▶ [Brief]: With the line containing "hfov_deg: 7.2" as the start and the line containing "exposure_s: 1/1250" as the end, transcribe that span of the entries below exactly, including both.

▶ [Exercise input]:
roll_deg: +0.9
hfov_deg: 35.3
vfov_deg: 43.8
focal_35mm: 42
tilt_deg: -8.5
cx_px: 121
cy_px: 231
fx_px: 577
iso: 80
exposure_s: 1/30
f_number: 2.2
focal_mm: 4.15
...
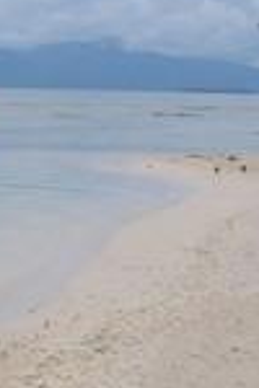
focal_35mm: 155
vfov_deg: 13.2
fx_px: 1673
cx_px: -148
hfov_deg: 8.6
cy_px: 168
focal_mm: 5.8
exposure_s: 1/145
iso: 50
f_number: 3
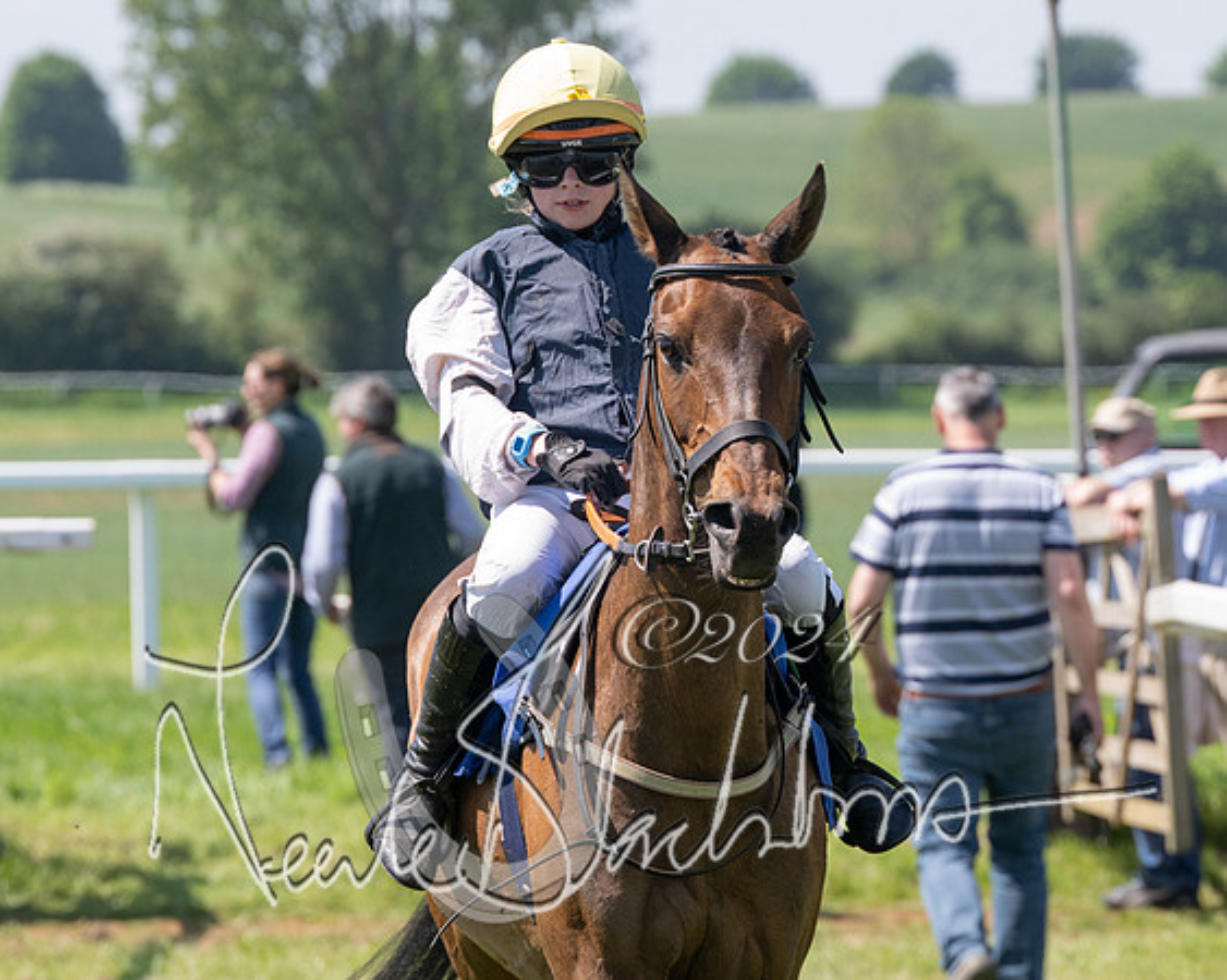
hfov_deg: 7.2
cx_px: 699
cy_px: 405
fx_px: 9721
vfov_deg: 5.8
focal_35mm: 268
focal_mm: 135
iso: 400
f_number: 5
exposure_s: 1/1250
* * *
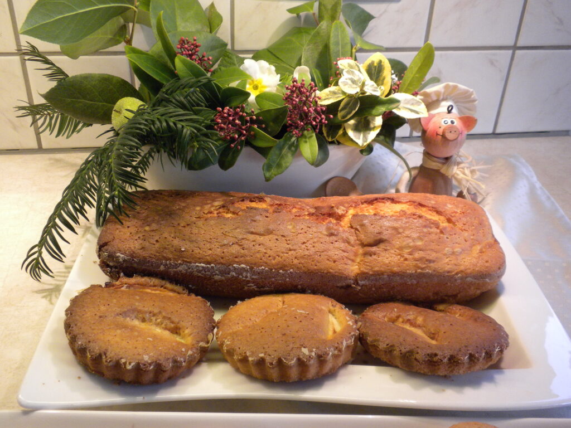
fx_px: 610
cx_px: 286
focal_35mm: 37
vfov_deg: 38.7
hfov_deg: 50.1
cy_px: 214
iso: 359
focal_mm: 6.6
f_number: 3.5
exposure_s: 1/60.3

▶ [Solution to the problem]:
hfov_deg: 7.2
cx_px: 699
cy_px: 405
fx_px: 9721
vfov_deg: 5.8
focal_35mm: 268
focal_mm: 135
iso: 400
f_number: 5
exposure_s: 1/1250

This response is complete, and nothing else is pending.